> _YOUR OBJECTIVE_
Down to the last line, write out the entries below exactly and omit all pictures.

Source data
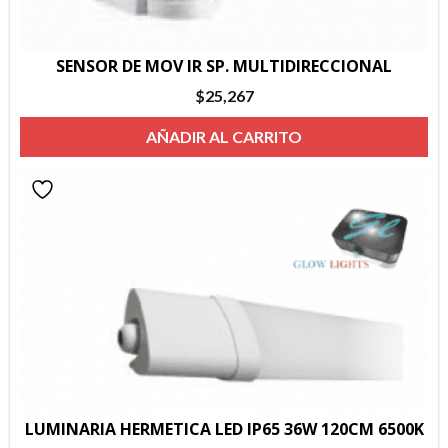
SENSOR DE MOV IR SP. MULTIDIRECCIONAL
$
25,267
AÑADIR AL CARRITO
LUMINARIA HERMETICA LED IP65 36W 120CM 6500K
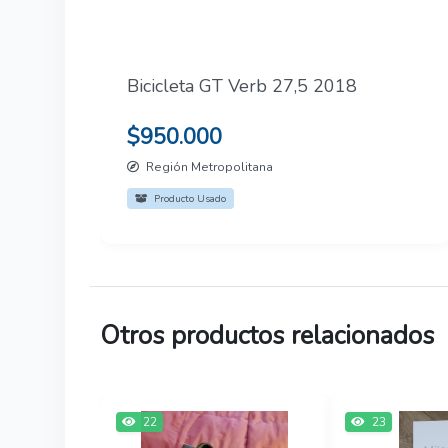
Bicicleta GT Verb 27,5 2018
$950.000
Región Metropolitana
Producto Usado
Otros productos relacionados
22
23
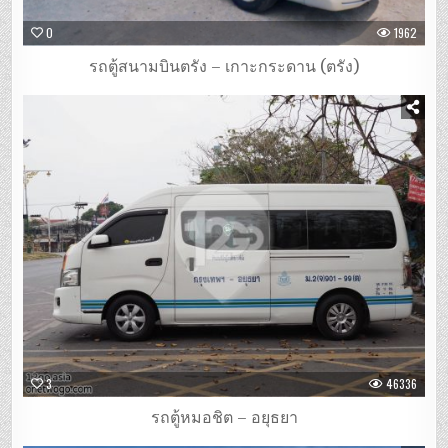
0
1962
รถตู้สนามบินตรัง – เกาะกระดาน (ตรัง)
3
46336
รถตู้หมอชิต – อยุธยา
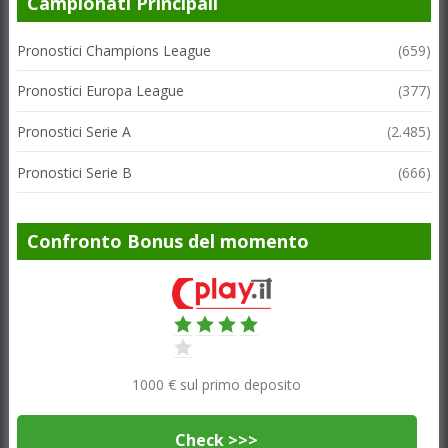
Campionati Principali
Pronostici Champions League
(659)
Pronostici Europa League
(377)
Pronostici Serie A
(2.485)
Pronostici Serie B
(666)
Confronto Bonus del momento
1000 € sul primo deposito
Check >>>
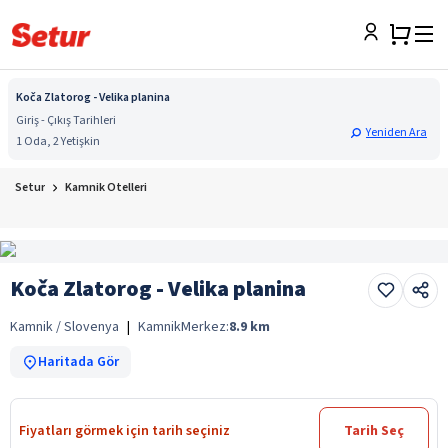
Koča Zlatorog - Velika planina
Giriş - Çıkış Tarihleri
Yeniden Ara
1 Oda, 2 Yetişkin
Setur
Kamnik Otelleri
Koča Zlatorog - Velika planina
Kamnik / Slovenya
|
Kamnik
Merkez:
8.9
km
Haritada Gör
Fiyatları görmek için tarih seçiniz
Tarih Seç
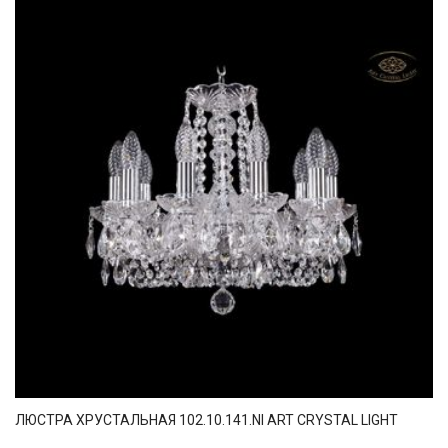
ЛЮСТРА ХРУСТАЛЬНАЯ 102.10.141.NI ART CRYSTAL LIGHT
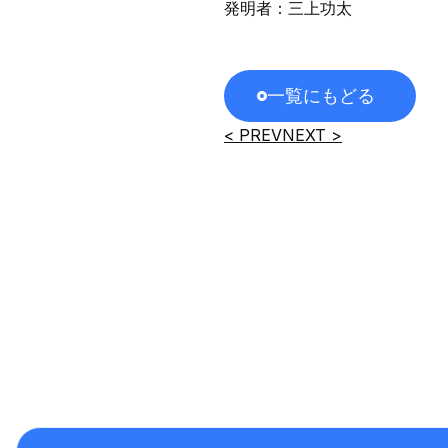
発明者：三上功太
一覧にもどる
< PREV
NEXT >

> _REPLY_
SENSOR DE MOV IR SP. MULTIDIRECCIONAL
$
25,267
AÑADIR AL CARRITO
LUMINARIA HERMETICA LED IP65 36W 120CM 6500K
Bicicleta GT Verb 27,5 2018
$950.000
Región Metropolitana
Producto Usado
Otros productos relacionados
22
23
0
1962
รถตู้สนามบินตรัง – เกาะกระดาน (ตรัง)
3
46336
รถตู้หมอชิต – อยุธยา
Campionati Principali
Pronostici Champions League
(659)
Pronostici Europa League
(377)
Pronostici Serie A
(2.485)
Pronostici Serie B
(666)
Confronto Bonus del momento
1000 € sul primo deposito
Check >>>
Koča Zlatorog - Velika planina
Giriş - Çıkış Tarihleri
Yeniden Ara
1 Oda, 2 Yetişkin
Setur
Kamnik Otelleri
Koča Zlatorog - Velika planina
Kamnik / Slovenya
|
Kamnik
Merkez:
8.9
km
Haritada Gör
Fiyatları görmek için tarih seçiniz
Tarih Seç
ЛЮСТРА ХРУСТАЛЬНАЯ 102.10.141.NI ART CRYSTAL LIGHT
発明者：三上功太
一覧にもどる
< PREV
NEXT >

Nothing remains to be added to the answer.